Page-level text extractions
- - -

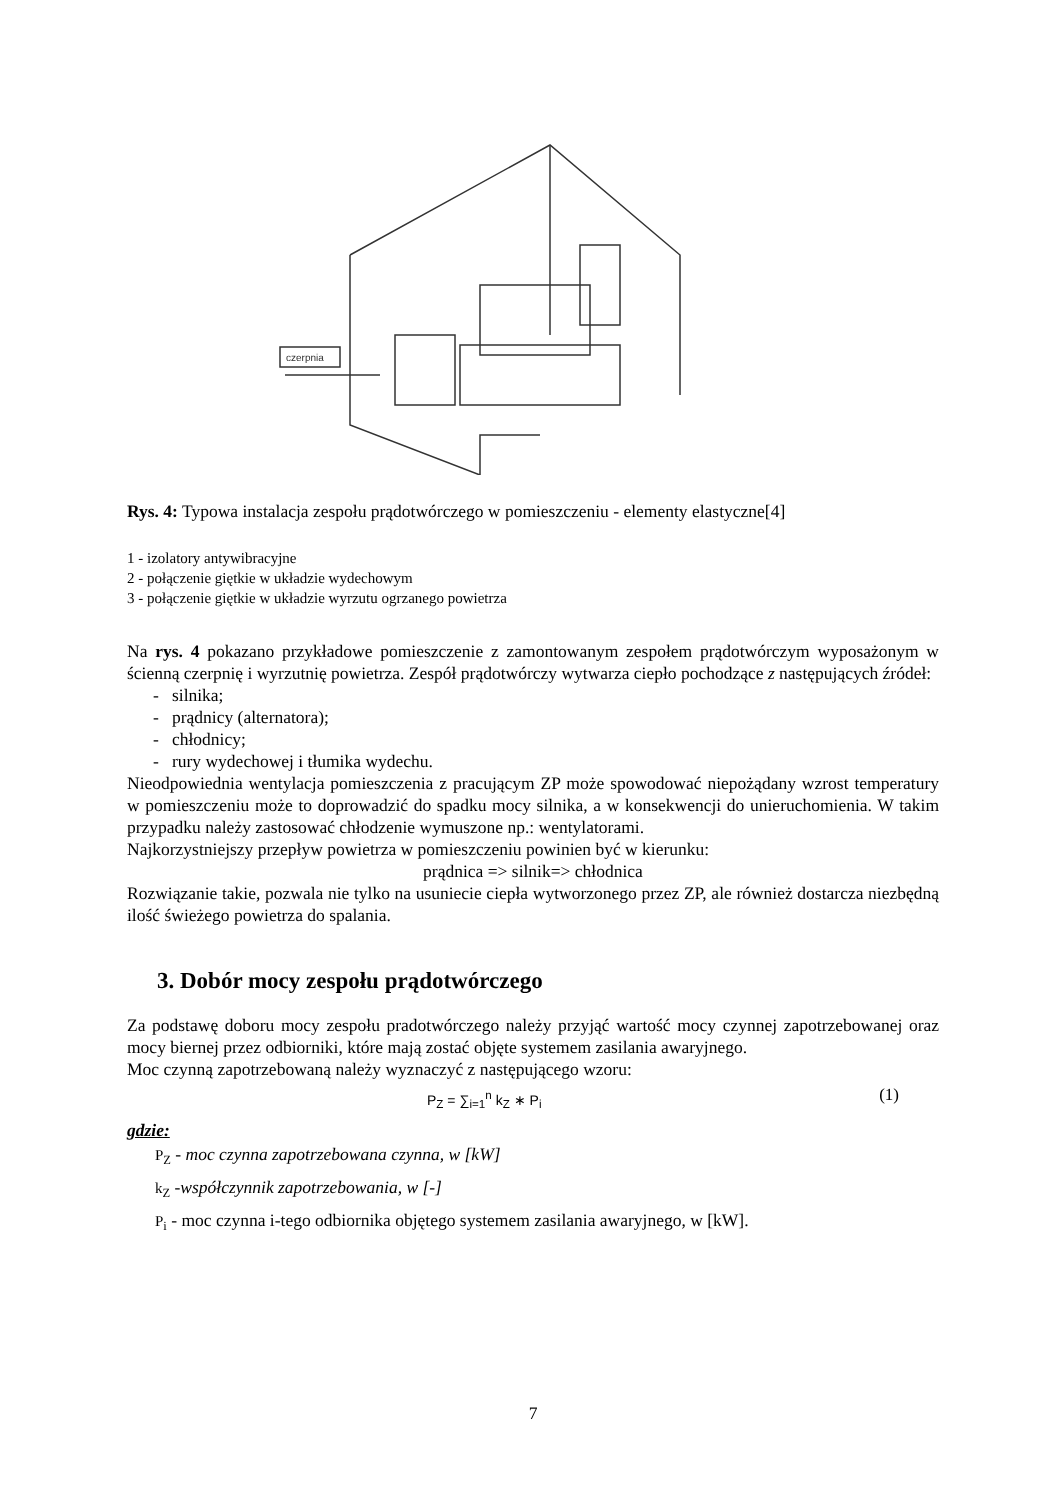czerpnia
Rys. 4: Typowa instalacja zespołu prądotwórczego w pomieszczeniu - elementy elastyczne[4]
1 - izolatory antywibracyjne
2 - połączenie giętkie w układzie wydechowym
3 - połączenie giętkie w układzie wyrzutu ogrzanego powietrza
Na rys. 4 pokazano przykładowe pomieszczenie z zamontowanym zespołem prądotwórczym wyposażonym w ścienną czerpnię i wyrzutnię powietrza. Zespół prądotwórczy wytwarza ciepło pochodzące z następujących źródeł:
- silnika;
- prądnicy (alternatora);
- chłodnicy;
- rury wydechowej i tłumika wydechu.
Nieodpowiednia wentylacja pomieszczenia z pracującym ZP może spowodować niepożądany wzrost temperatury w pomieszczeniu może to doprowadzić do spadku mocy silnika, a w konsekwencji do unieruchomienia. W takim przypadku należy zastosować chłodzenie wymuszone np.: wentylatorami.
Najkorzystniejszy przepływ powietrza w pomieszczeniu powinien być w kierunku:
prądnica => silnik=> chłodnica
Rozwiązanie takie, pozwala nie tylko na usuniecie ciepła wytworzonego przez ZP, ale również dostarcza niezbędną ilość świeżego powietrza do spalania.
3. Dobór mocy zespołu prądotwórczego
Za podstawę doboru mocy zespołu pradotwórczego należy przyjąć wartość mocy czynnej zapotrzebowanej oraz mocy biernej przez odbiorniki, które mają zostać objęte systemem zasilania awaryjnego.
Moc czynną zapotrzebowaną należy wyznaczyć z następującego wzoru:
P<sub>Z</sub> = ∑<sub>i=1</sub><sup>n</sup> k<sub>Z</sub> ∗ P<sub>i</sub> (1)
gdzie:
P<sub>Z</sub> - moc czynna zapotrzebowana czynna, w [kW]
k<sub>Z</sub> -współczynnik zapotrzebowania, w [-]
P<sub>i</sub> - moc czynna i-tego odbiornika objętego systemem zasilania awaryjnego, w [kW].
7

- - -

- _Your task_
Would you retype exactly the lines above, from the line with "- rury wydechowej i tłumika wydechu." to the line with "prądnica => silnik=> chłodnica", with both end lines kept and nothing more?

- _Written answer_
- rury wydechowej i tłumika wydechu.
Nieodpowiednia wentylacja pomieszczenia z pracującym ZP może spowodować niepożądany wzrost temperatury w pomieszczeniu może to doprowadzić do spadku mocy silnika, a w konsekwencji do unieruchomienia. W takim przypadku należy zastosować chłodzenie wymuszone np.: wentylatorami.
Najkorzystniejszy przepływ powietrza w pomieszczeniu powinien być w kierunku:
prądnica => silnik=> chłodnica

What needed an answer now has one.